ABSTRACT

The aim was to understand why and when areas of endemism (provinces) of the tropical Atlantic Ocean were formed, what processes have contributed to faunal enrichment, and how they relate to each other. The distributions of 2605 species of reef fishes were compiled for 25 areas of the Atlantic and southern Africa. Maximum parsimony and distance analyses were employed to investigate biogeographical relationships among those areas. A collection of 26 phylogenies of various Atlantic reef fish taxa was used to assess patterns of origin and diversification relative to evolutionary scenarios based on spatio-temporal sequences of species splitting produced by geological and palaeoceanographic events.
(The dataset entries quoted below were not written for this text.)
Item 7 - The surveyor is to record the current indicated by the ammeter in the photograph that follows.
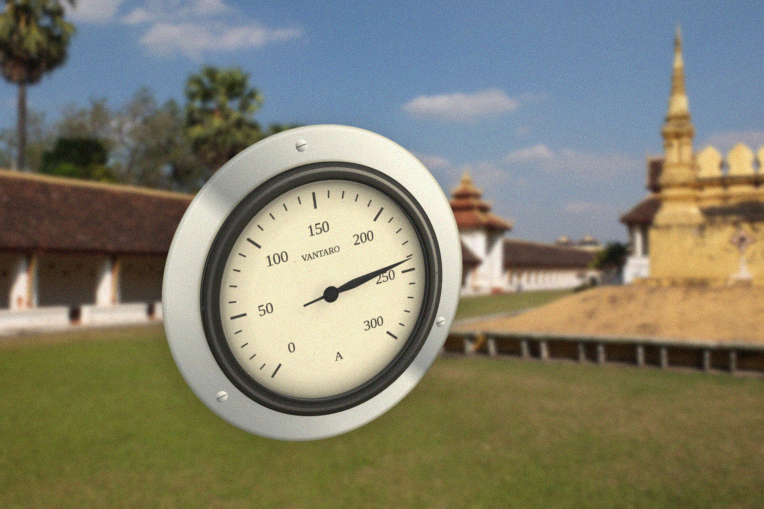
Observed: 240 A
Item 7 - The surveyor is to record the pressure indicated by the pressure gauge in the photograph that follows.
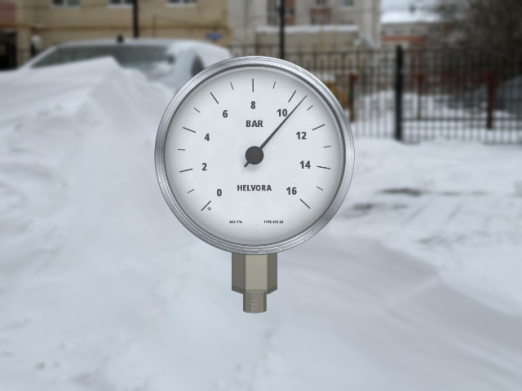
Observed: 10.5 bar
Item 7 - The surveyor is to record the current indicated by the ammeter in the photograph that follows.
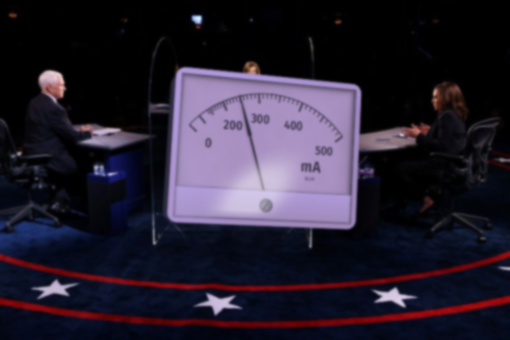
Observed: 250 mA
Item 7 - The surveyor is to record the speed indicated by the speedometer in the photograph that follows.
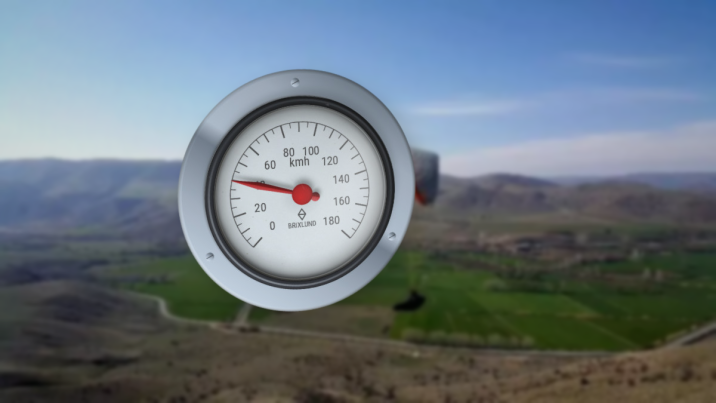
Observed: 40 km/h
We present data on faunal (species and genera) richness, endemism patterns, diversity buildup (i.e. speciation processes), and discuss the operation of the main biogeographic barriers and/or filters. The phylogenetic (proportion of sister species) and distributional patterns (number of shared species) are generally concordant with recognized biogeographic provinces in the Atlantic. The highly uneven distribution of species in certain genera appears to be related to their origin, with highest species richness in areas with the greatest phylogenetic depth. Diversity buildup in Atlantic reef fishes involved (1) diversification within each province, (2) isolation as a result of biogeographic barriers, and (3) stochastic accretion via dispersal between provinces. The timing of divergence events is not concordant among taxonomic groups. The three soft (non-terrestrial) inter-regional barriers (mid-Atlantic, Amazon, and Benguela) clearly act as “filters” by restricting dispersal but at the same time allowing occasional crossings that apparently leads to the establishment of new populations and species. Fluctuations in the effectiveness of the filters, combined with ecological differences among provinces, apparently provide a mechanism for much of the recent diversification of reef fishes in the Atlantic. Our dataset indicates that both historical events (e.g. Tethys closure) as well as relatively recent dispersal (with or without further speciation) have had a strong influence on Atlantic tropical marine biodiversity and have contributed to the biogeographic patterns we observe today, however, examples of the latter process outnumber the former.